The girls snorted. One even muttered, "He’s not even denying it."
Then Xavier paused. A spark flickered in his eyes. A grin carved its way across his face.
The crew groaned instantly.
"Oh no," one crew member whispered.
Lyra narrowed her eyes. "Don’t."
"No," one said. "He’s going to say something insane again."
Xavier pointed toward the towering mountain that shielded the enemy’s underground base.
"That mountain is their only line of defense. So if there’s no mountain... that’s half the problem solved."
"But how do you plan to get rid of it without damaging the base underneath?" a crew member asked, already regretting it.
Xavier didn’t answer. He just walked past them and stood at the edge of the cliff, facing the giant mass of rock like it personally owed him money.
The crew followed him. They stayed behind, because they knew something was about to go down.
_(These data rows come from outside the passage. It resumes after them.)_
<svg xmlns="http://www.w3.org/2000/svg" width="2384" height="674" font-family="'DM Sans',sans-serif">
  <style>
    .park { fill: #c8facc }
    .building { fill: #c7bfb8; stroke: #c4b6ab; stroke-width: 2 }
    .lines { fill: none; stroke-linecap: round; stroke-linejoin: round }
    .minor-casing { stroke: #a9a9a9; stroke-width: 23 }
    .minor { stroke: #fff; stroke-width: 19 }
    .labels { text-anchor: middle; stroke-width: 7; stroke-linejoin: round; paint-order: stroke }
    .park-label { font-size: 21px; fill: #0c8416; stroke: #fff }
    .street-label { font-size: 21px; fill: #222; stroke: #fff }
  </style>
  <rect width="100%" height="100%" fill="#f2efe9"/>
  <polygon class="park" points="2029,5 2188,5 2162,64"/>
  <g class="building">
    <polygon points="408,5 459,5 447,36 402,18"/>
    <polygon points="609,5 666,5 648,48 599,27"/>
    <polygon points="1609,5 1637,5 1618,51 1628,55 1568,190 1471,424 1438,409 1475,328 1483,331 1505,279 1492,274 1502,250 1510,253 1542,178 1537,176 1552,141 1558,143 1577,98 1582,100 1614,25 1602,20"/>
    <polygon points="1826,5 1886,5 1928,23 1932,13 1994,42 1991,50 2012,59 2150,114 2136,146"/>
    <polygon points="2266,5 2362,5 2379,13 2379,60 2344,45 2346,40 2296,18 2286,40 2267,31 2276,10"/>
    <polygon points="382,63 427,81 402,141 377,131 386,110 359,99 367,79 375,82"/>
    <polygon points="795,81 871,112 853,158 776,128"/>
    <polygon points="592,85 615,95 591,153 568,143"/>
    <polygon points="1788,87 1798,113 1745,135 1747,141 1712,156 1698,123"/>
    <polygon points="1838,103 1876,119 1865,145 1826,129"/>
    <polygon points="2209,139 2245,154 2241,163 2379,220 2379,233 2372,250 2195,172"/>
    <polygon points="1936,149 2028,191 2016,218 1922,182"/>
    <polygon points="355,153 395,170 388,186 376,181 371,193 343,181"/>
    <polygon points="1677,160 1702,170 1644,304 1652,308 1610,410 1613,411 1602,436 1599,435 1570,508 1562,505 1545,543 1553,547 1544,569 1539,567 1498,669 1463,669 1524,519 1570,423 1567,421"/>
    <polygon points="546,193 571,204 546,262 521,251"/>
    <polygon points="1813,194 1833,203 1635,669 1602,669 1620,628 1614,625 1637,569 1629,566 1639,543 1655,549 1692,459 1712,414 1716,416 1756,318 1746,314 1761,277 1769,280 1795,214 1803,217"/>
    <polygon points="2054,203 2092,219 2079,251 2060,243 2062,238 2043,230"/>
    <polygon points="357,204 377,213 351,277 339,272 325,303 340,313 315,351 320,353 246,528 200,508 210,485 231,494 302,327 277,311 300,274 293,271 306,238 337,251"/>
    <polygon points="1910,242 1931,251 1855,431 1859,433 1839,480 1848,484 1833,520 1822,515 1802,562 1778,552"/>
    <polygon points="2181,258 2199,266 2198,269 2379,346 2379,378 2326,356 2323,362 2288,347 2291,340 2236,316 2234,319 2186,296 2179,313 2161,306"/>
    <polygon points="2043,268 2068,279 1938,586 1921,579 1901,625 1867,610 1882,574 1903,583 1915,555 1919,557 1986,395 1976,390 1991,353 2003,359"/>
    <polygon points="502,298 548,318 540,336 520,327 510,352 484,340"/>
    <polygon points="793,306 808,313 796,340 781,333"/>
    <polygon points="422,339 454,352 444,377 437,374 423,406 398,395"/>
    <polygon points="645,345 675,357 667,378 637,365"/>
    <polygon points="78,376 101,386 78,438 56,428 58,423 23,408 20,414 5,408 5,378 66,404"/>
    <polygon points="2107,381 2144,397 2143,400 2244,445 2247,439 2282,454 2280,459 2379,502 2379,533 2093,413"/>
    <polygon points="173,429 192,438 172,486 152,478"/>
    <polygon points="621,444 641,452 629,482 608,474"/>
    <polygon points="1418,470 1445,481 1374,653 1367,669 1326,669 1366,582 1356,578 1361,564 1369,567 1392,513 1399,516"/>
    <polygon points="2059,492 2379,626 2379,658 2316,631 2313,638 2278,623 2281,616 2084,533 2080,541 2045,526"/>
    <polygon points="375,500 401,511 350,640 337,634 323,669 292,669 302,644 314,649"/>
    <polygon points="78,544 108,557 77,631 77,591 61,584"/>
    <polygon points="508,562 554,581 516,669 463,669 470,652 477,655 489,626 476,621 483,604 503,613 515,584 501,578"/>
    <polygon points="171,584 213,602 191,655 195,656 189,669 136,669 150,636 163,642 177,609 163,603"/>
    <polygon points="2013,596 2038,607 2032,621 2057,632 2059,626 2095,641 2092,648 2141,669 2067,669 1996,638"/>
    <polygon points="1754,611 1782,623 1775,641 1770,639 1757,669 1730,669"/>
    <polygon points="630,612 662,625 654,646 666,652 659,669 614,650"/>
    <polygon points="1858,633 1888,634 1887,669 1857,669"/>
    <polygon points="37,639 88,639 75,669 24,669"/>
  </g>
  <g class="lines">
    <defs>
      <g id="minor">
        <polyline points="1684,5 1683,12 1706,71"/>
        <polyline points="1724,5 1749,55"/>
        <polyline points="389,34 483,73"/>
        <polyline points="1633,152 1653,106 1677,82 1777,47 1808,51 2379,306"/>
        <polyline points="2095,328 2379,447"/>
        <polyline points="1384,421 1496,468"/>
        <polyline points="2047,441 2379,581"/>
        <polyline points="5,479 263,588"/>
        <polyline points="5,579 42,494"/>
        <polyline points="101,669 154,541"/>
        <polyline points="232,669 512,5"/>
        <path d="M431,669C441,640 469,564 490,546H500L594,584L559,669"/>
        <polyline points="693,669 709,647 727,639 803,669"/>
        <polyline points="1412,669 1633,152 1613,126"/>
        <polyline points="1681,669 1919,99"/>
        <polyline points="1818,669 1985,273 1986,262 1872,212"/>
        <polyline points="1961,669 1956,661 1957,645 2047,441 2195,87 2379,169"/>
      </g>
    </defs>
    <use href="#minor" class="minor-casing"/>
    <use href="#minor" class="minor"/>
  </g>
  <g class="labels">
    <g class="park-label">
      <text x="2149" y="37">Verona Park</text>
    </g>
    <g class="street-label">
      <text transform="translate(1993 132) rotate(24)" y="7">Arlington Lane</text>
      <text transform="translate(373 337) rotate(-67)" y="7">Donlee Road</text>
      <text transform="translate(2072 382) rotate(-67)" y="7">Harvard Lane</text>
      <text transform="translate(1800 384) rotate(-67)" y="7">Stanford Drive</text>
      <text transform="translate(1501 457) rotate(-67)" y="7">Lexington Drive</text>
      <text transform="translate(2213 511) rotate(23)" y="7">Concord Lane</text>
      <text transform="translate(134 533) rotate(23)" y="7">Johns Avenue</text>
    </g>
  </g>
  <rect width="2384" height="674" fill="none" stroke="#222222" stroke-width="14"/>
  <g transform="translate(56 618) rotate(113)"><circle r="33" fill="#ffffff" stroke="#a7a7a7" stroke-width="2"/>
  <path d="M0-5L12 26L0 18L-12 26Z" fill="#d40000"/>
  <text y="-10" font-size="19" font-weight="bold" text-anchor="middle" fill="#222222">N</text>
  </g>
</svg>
"So, girls," Xavier said without turning around, "I’m gonna be out of action for a bit after this. Try not to mess things up while I’m gone."
He turned to Lyra. "Remember. I want the traitor alive. He knows where the next fragment is."
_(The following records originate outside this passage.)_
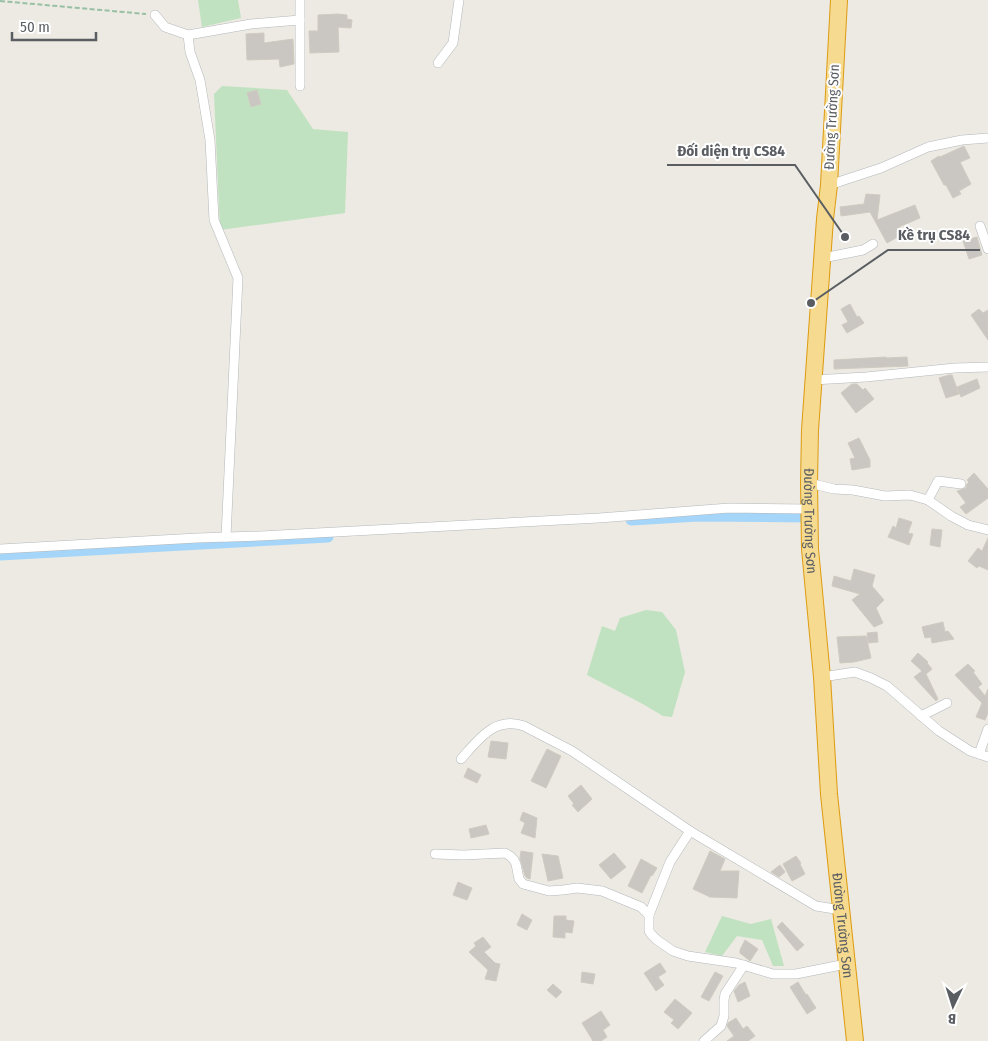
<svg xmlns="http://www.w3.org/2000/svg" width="988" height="1041" viewBox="0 0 988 1041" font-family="'Fira Sans Condensed',sans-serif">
<rect width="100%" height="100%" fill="#eceae2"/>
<g fill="#c0e2c0">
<polygon points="198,0 238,0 241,18 202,27"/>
<polygon points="222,86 287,90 313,129 348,132 345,213 220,230 214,94"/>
<polygon points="646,610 662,612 676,630 685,672 672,717 663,716 641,703 587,675 602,626 615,631 620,618"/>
<polygon points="722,916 751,924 771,919 784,966 773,966 762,940 737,936 722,956 705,952"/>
</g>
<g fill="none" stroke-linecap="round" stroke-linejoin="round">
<g stroke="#a5d6f9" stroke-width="11">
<polyline points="631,520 698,516 809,517"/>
<polyline points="0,555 328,537"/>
</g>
</g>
<g fill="#cac6c1" stroke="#d0cbc1">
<polygon points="338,14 347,15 347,19 352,20 351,28 338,27 339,52 310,53 309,31 318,31 318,15"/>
<polygon points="264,33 264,43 293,39 294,64 280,67 279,59 247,60 246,34"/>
<polygon points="257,90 261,104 251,107 247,93"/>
<polygon points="964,146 970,158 960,162 971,184 959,191 961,194 953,198 946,185 944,185 931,161 939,156 940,157"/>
<polygon points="866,194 880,195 877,220 915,205 920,218 899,227 903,234 887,243 870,212 841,216 840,207 864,204"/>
<polygon points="977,237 982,255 969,259 963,241"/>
<polygon points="850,304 857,317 859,316 864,323 847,333 842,325 848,322 841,309"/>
<polygon points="979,309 983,313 988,310 988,340 971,315"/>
<polygon points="886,357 886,358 907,357 908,366 834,369 834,360"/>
<polygon points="949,375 952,375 959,394 946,398 939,378"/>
<polygon points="977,379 980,388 961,397 957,387"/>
<polygon points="852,384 857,384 863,390 865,388 874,399 856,413 841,393"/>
<polygon points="859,438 870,460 870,467 852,470 850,459 855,458 848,443"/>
<polygon points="974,473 988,489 988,498 966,514 960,507 966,503 957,491 966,488 967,484 969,482 967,480"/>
<polygon points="899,518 912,522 908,533 913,534 909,545 888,537 893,526 896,528"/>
<polygon points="932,529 942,530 940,547 930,545"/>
<polygon points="988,538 988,570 979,566 977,568 968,561 978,548 982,551"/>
<polygon points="854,569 875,575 872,586 884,600 876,608 883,623 874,627 852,600 860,594 832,586 834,576 851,581"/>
<polygon points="943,622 945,632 948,631 954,639 932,643 931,637 925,638 922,627"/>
<polygon points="877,632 878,642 868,643 867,633"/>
<polygon points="866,636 871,658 854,662 840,663 837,637"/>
<polygon points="918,653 928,662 927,663 932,669 926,674 938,699 936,701 914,677 922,671 911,661"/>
<polygon points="968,664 975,671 973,672 982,684 978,687 985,696 988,689 988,713 985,720 976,717 982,703 955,675"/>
<polygon points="491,741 508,743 506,759 488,757"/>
<polygon points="547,749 561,756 546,788 531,781"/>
<polygon points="468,768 481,775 477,783 464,777"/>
<polygon points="581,785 592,799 578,812 572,805 574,804 568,796"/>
<polygon points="523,812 537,818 535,838 521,833 525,823 520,820"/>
<polygon points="486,825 489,834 471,838 469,829"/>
<polygon points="521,851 533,853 530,879 527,878 525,876 520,858"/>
<polygon points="710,851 725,859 720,871 739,871 737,898 710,897 693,889"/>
<polygon points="614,853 626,867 611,879 599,865"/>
<polygon points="542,854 558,856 563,878 548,881"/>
<polygon points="796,856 801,863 800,864 805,874 792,881 783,864"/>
<polygon points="641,859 657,868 652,876 651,875 642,893 628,886"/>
<polygon points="780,865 785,872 779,877 771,872"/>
<polygon points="458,882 472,888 467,900 453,895"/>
<polygon points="522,914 532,920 527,930 517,925"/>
<polygon points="554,916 566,916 566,920 574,921 572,933 565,932 565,938 553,937"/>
<polygon points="782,922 804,945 797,951 777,927"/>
<polygon points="483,937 491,947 484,952 495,963 500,964 496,981 485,979 488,970 469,952 476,946 474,943"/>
<polygon points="745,940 758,949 750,961 740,953 740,950"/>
<polygon points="660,963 666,972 658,977 664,985 656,991 644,973"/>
<polygon points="582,972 595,974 593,984 581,982"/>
<polygon points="715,972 723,976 709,1001 701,997"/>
<polygon points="745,982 750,996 738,1002 734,991 739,985"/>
<polygon points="798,982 806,995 807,994 816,1008 807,1014 790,987"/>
<polygon points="553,984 562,992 556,998 547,990"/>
<polygon points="675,999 692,1013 678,1029 671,1023 674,1020 664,1012"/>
<polygon points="601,1011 610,1025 603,1030 607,1037 601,1041 593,1041 582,1023"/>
<polygon points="736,1018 743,1029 747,1026 755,1036 748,1041 727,1041 734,1036 727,1026 728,1023"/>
</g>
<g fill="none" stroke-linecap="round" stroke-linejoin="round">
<g stroke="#b4b8bc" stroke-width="10">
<g id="street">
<polyline points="300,0 300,86"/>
<polyline points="155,15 165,27 188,35 251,24 300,20"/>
<polyline points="188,35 190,52 200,80 210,140 214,220 238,278 226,537"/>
<polyline points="438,63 453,43 459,0"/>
<polyline points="829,185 881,168 928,147 962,140 988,138"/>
<polyline points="980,226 988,249"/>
<polyline points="823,258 863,250 873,244"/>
<polyline points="813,380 866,377 955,368 988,367"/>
<polyline points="809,483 834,489 853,490 885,496 910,495 928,500 951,516 968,525 988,530"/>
<polyline points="928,500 938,481 961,484"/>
<polyline points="0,549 197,538 260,536 599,518 729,508 809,509"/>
<polyline points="822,677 855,672 871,678 887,686 939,731 970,751 988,757"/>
<polyline points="921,716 947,703"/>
<polyline points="979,754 988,729"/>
<path d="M461,759c18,-20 34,-43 63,-33l48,25 118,80"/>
<polyline points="435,854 464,855 505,853 510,856 514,860 516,864 519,879 523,884 549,891 563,890 577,888 602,891 641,907 649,915 670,862 690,831 816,906 841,910"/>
<polyline points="649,915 649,931 651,934 657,940 673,951 688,956 736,963 773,974 796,974 846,964"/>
<polyline points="704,1041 721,1026 724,1016 724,1000 725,994 744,965"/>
</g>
</g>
<g stroke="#de9b10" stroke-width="18">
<g id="highway">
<path id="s1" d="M839,0l-10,185 -4,34 -15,211 -1,53 1,66 12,128 7,117 26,247"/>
</g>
</g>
<polyline stroke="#98c0a4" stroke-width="2" stroke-dasharray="5 2.5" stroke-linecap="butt" points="0,1 146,14"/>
<use href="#street" stroke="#fff" stroke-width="9"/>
<use href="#highway" stroke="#f5da90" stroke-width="16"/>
</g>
<g text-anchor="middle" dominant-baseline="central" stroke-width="4" stroke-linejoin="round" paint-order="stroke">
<g font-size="14" fill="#5a5e62" stroke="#fff">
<text transform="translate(832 117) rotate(-87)">Đường Trường Sơn</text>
<text stroke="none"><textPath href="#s1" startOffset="522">Đường Trường Sơn</textPath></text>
<text stroke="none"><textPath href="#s1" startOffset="928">Đường Trường Sơn</textPath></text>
</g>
</g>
<path fill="none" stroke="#5a5e62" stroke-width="2" d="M845 237L795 165H667M811 303L888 250H980"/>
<g fill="#5a5e62" stroke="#fff" stroke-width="2">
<circle cx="845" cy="237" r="5"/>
<circle cx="811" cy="303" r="5"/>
</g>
<g font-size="15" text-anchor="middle" font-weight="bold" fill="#5a5e62" stroke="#fff" stroke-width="4" stroke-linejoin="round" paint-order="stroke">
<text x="731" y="156">Đối diện trụ CS84</text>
<text x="934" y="240">Kề trụ CS84</text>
</g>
<g transform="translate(953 1006) rotate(184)" stroke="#ffffff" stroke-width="4" paint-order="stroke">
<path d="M0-4L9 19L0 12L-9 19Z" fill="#5a5e62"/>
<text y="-8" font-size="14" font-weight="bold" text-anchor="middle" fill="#5a5e62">B</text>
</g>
<path d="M12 32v8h84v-8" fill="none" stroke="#5a5e62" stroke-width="2.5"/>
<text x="20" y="32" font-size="15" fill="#5a5e62" stroke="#ffffff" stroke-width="4" paint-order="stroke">50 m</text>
</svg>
Then he faced the others. "Also, whoever pulls the most weight in this op—gets the usual reward."
"What, your dick again?" one of the crew muttered.
"Yup." Xavier grinned. "Two hours. No limits. You do what you want. Bite it, ride it, choke on it—I’m your toy."
"That’s not enough time," another complained. "You always finish fast, anyway."
"I’ll think about extending it. And the fuck you mean by I finish fast? Where I come from, thirty minutes is more than average. Now shut up and watch."
He held up his right hand. Slowly peeled the glove off, finger by finger. Each movement calm, cocky—like he had all the time in the world. Like gods didn’t need to rush.
His hand—bare, glowing faintly gold—pointed at the mountain.
Then he clenched it.
The mountain twitched.
The ground vibrated. The air got heavier. A sound, deep and guttural, like the earth itself groaning, tore through the valley.
Cracks spiderwebbed across the surface of the mountain. Chunks began crumbling. Boulders fell. Dust shot upward.
And then—
With a slow, deliberate motion, Xavier raised his hand.
The entire mountain lifted off the ground. Not shattered. Not exploded. Lifted. Like it was a blanket being peeled off a bed.
The sky darkened from the dust cloud. The base underneath was exposed—metal, steel, ancient lights flickering from deep below.
Xavier looked at the base. Looked at the crew.
Then, with a wave of his hand, like swatting a fly—
He tossed the mountain.
The fucking thing flew through the sky, crashed into the far horizon with a sound like a dying god, and vanished in smoke.
Xavier cracked his neck.
"Now... go say hi to our little rat."